While others blamed macros, ORL blamed… nothing. Because when you’re sitting on ₹3,15,000+ lakh of cash and liquid investments, panic is optional.
Q3FY26 wasn’t about explosive growth. It was about control—of margins, inventory, rentals, and timelines. Residential slowed a touch, rentals strutted confidently, and hospitality politely reminded everyone it’s still cyclical.
The real flex? Negative net debt, 90%+ EBITDA margins in offices, and malls that refuse to have empty shops.
Management sounded relaxed. Almost too relaxed.
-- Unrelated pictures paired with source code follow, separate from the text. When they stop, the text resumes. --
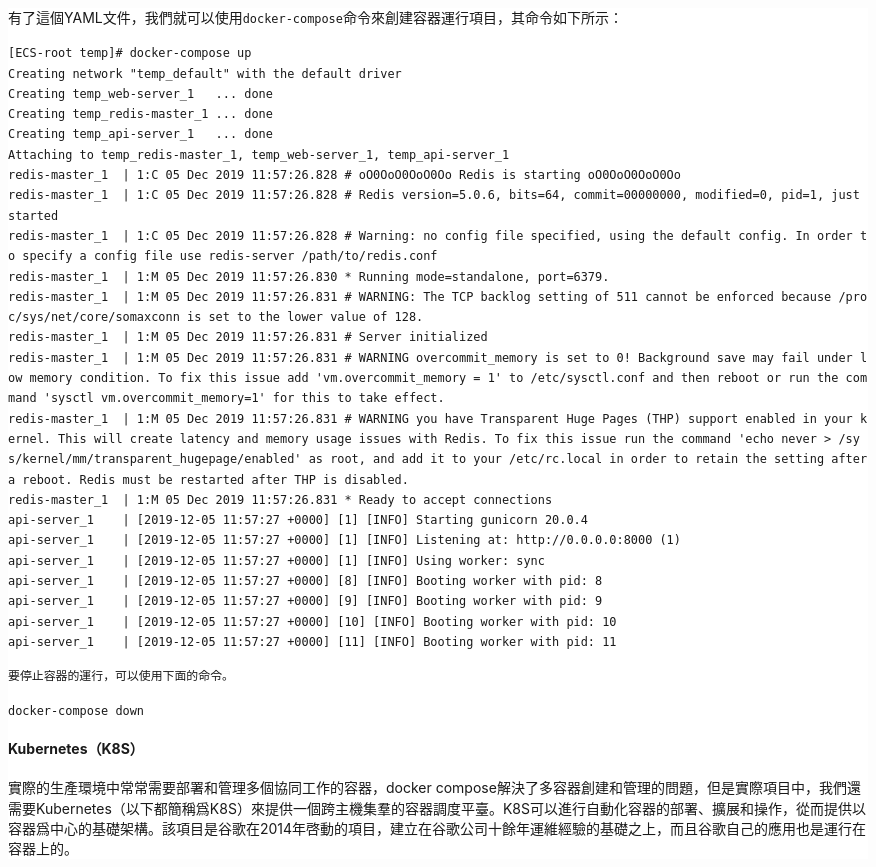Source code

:    有了這個YAML文件，我們就可以使用`docker-compose`命令來創建容器運行項目，其命令如下所示：

   ```Shell
   [ECS-root temp]# docker-compose up
   Creating network "temp_default" with the default driver
   Creating temp_web-server_1   ... done
   Creating temp_redis-master_1 ... done
   Creating temp_api-server_1   ... done
   Attaching to temp_redis-master_1, temp_web-server_1, temp_api-server_1
   redis-master_1  | 1:C 05 Dec 2019 11:57:26.828 # oO0OoO0OoO0Oo Redis is starting oO0OoO0OoO0Oo
   redis-master_1  | 1:C 05 Dec 2019 11:57:26.828 # Redis version=5.0.6, bits=64, commit=00000000, modified=0, pid=1, just started
   redis-master_1  | 1:C 05 Dec 2019 11:57:26.828 # Warning: no config file specified, using the default config. In order to specify a config file use redis-server /path/to/redis.conf
   redis-master_1  | 1:M 05 Dec 2019 11:57:26.830 * Running mode=standalone, port=6379.
   redis-master_1  | 1:M 05 Dec 2019 11:57:26.831 # WARNING: The TCP backlog setting of 511 cannot be enforced because /proc/sys/net/core/somaxconn is set to the lower value of 128.
   redis-master_1  | 1:M 05 Dec 2019 11:57:26.831 # Server initialized
   redis-master_1  | 1:M 05 Dec 2019 11:57:26.831 # WARNING overcommit_memory is set to 0! Background save may fail under low memory condition. To fix this issue add 'vm.overcommit_memory = 1' to /etc/sysctl.conf and then reboot or run the command 'sysctl vm.overcommit_memory=1' for this to take effect.
   redis-master_1  | 1:M 05 Dec 2019 11:57:26.831 # WARNING you have Transparent Huge Pages (THP) support enabled in your kernel. This will create latency and memory usage issues with Redis. To fix this issue run the command 'echo never > /sys/kernel/mm/transparent_hugepage/enabled' as root, and add it to your /etc/rc.local in order to retain the setting after a reboot. Redis must be restarted after THP is disabled.
   redis-master_1  | 1:M 05 Dec 2019 11:57:26.831 * Ready to accept connections
   api-server_1    | [2019-12-05 11:57:27 +0000] [1] [INFO] Starting gunicorn 20.0.4
   api-server_1    | [2019-12-05 11:57:27 +0000] [1] [INFO] Listening at: http://0.0.0.0:8000 (1)
   api-server_1    | [2019-12-05 11:57:27 +0000] [1] [INFO] Using worker: sync
   api-server_1    | [2019-12-05 11:57:27 +0000] [8] [INFO] Booting worker with pid: 8
   api-server_1    | [2019-12-05 11:57:27 +0000] [9] [INFO] Booting worker with pid: 9
   api-server_1    | [2019-12-05 11:57:27 +0000] [10] [INFO] Booting worker with pid: 10
   api-server_1    | [2019-12-05 11:57:27 +0000] [11] [INFO] Booting worker with pid: 11
   ```

    要停止容器的運行，可以使用下面的命令。

   ```Shell
   docker-compose down
   ```

#### Kubernetes（K8S）

實際的生產環境中常常需要部署和管理多個協同工作的容器，docker compose解決了多容器創建和管理的問題，但是實際項目中，我們還需要Kubernetes（以下都簡稱爲K8S）來提供一個跨主機集羣的容器調度平臺。K8S可以進行自動化容器的部署、擴展和操作，從而提供以容器爲中心的基礎架構。該項目是谷歌在2014年啓動的項目，建立在谷歌公司十餘年運維經驗的基礎之上，而且谷歌自己的應用也是運行在容器上的。

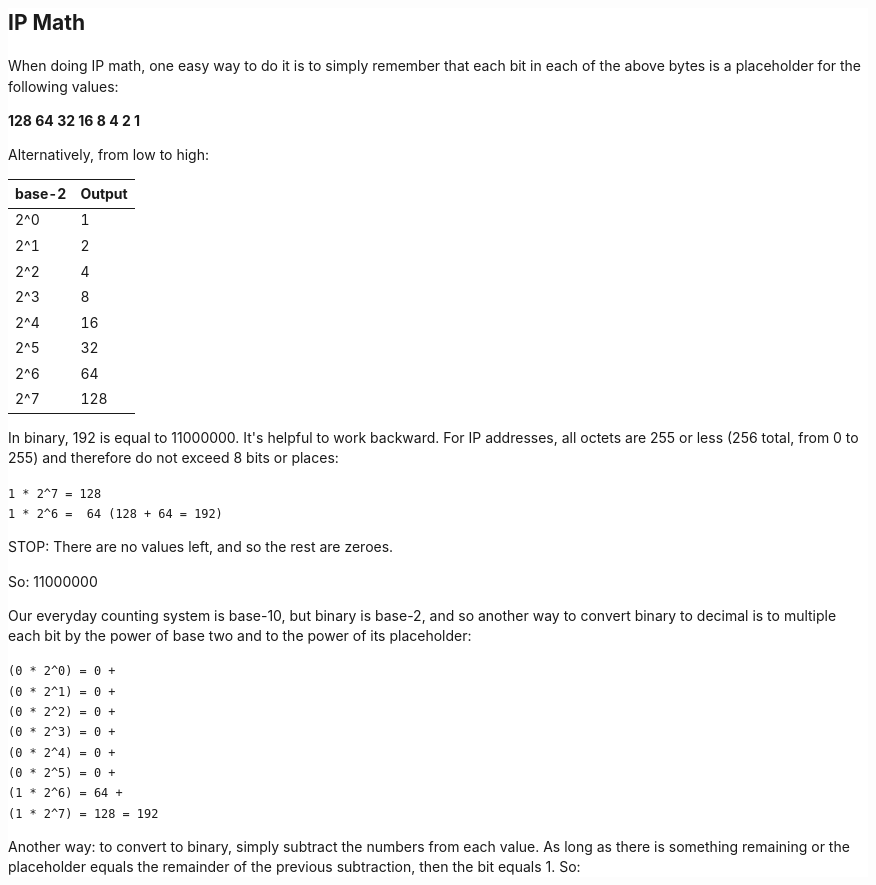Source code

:## IP Math

When doing IP math, one easy way to do it is to simply remember that each bit
in each of the above bytes is a placeholder for the following values:

**128 64 32 16 8 4 2 1**

Alternatively, from low to high:

| base-2 | Output |
|--------|--------|
| 2^0    | 1      |
| 2^1    | 2      |
| 2^2    | 4      |
| 2^3    | 8      |
| 2^4    | 16     |
| 2^5    | 32     |
| 2^6    | 64     |
| 2^7    | 128    |

In binary, 192 is equal to 11000000. It's helpful to work backward. For IP
addresses, all octets are 255 or less (256 total, from 0 to 255) and therefore
do not exceed 8 bits or places:

```
1 * 2^7 = 128
1 * 2^6 =  64 (128 + 64 = 192)
```
STOP: There are no values left, and so the rest are zeroes.

So: 11000000

Our everyday counting system is base-10, but binary is base-2, and so another
way to convert binary to decimal is to multiple each bit by the power of base
two and to the power of its placeholder:

```
(0 * 2^0) = 0 +
(0 * 2^1) = 0 +
(0 * 2^2) = 0 +
(0 * 2^3) = 0 +
(0 * 2^4) = 0 +
(0 * 2^5) = 0 +
(1 * 2^6) = 64 +
(1 * 2^7) = 128 = 192
```

Another way: to convert to binary, simply subtract the numbers from each value.
As long as there is something remaining or the placeholder equals the remainder
of the previous subtraction, then the bit equals 1. So:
Read on—because beneath the polished marble floors and five-star confidence, a few cracks are quietly forming. And that’s where it gets interesting.
2. At a Glance
- Revenue ₹1,49,264 lakh – Flat-ish QoQ; luxury real estate doesn’t rush, it waits.
- PAT ₹62,264 lakh – Up YoY, because margins still do heavy lifting.
- Rental EBITDA margins ~92% – Basically printing money with air-conditioning.
- Net debt to equity (–0.02) – Yes, negative. Bankers now seek them.
- Current ratio 4.21 – Liquidity so high it’s borderline emotional support cash.
- Adjusted operating margin 59.8% – Down YoY; perfection took a coffee break.
3. Management’s Key Commentary
“Our balance sheet remains strong with significant liquidity.”
(Translation: We could stop selling flats for a year and still sleep well 😏)
“Rental portfolio continues to deliver stable cash flows.”